With FiveThirtyEight’s model, though, it looks like the states are yoked together a little more. That’s why they have a lower, flatter distribution, because you have a lot more scenarios where things go either really well or really poorly for Clinton, meaning a lot more scenarios where she ends up in either the 200 electoral vote range (where she starts losing blue states) or the 400 electoral vote range (where she starts winning red states), and fewer scenarios clustered in the usual mundane 290-320 vote range. In other words, their model has much longer tails, on both sides, and if you look closely, the red tail on the left is a little fatter, which is an indication of how their model ends up with more simulations than ours where Donald Trump wins.

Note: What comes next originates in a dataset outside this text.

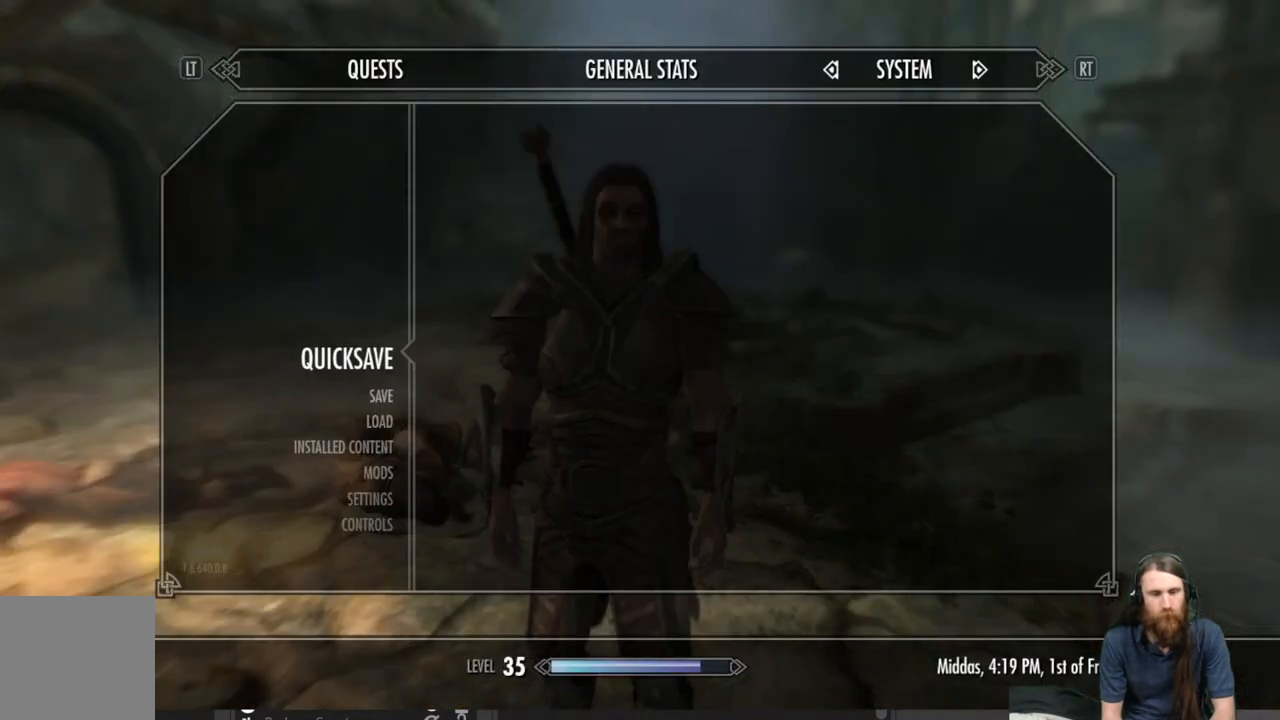
{"buttons": [], "left_stick": "center", "right_stick": "center", "events": [[17, "A", "up"], [233, "Y", "down"], [383, "Y", "up"]]}
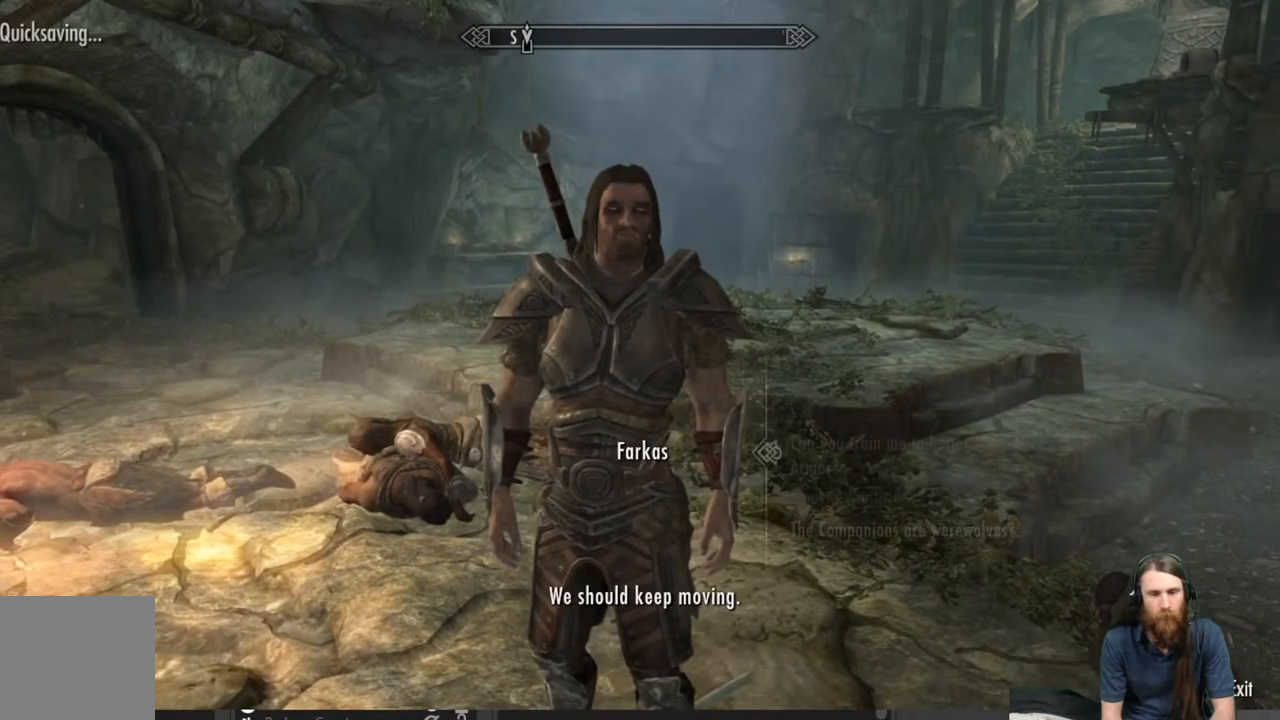
{"buttons": [], "left_stick": "center", "right_stick": "center", "events": []}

(If you really want your mind blown, check out this video of a Galton board simulation that uses different size balls. (A Galton Board is a board with pegs that you drop balls down and watch which way they bounce as they fall. Drop enough balls down it, and it shows you what a normal distribution looks like.) The Daily Kos Elections model distribution looks just like the “large ball” simulation (where the balls do a lot of crashing into one another, thus largely reverting toward the mean), while the FiveThirtyEight model distribution looks like the “medium ball” simulation (where the balls slide through more fluidly, fanning out more).)
To turn the discussion to where our model is today, that correlation between the states is part of why things have stayed kind of stagnant in the model despite the two polls with good news from Florida (both with 5-point Clinton leads, one from Monmouth and one from St. Leo). Clinton’s overall odds are currently 64 percent, up from the previous day’s 63 but not much different from Monday’s 65. Part of the problem is that even if the model liked what it saw in Florida, it’s not seeing across-the-boards momentum in other states (for instance, Wednesday saw two North Carolina polls with small Donald Trump leads, as well as a small Trump lead in yet another Rasmussen poll of Nevada) that would give a little boost to all the states, even ones where there hasn’t been any new data in a while.
That conflicts a bit with this week’s noticeable uptick in national-level polls (best characterized by Wednesday’s 6-point Clinton lead in an NBC/WSJ poll). For one thing, our model, as I often point out, doesn’t use national polls at all. But also keep in mind the old saw that state polls usually lag the national polls (presumably because there are simply fewer of them, spread out across more places). It took a while … up until last week, really … for the state polls to fall in a manner consistent with the slow ebb of Clinton’s convention bounce wearing off in late August. So you might need to sit tight and wait a bit longer to see state-poll movement that follows the national polls (and, at that point, it may get attributed to a debate-related bounce instead, if Clinton does indeed get a boost out of the first debate next Monday).
Similarly, the Democratic odds of getting 50 seats or better in the Senate continue to bounce along in total tossup territory, hitting 49 percent odds today. While Democratic Rep. Tammy Duckworth’s odds in Illinois improved quite a bit after a Loras College poll, that was counteracted a bit by that same Rasmussen Nevada poll, which also had Catherine Cortez Masto trailing Joe Heck.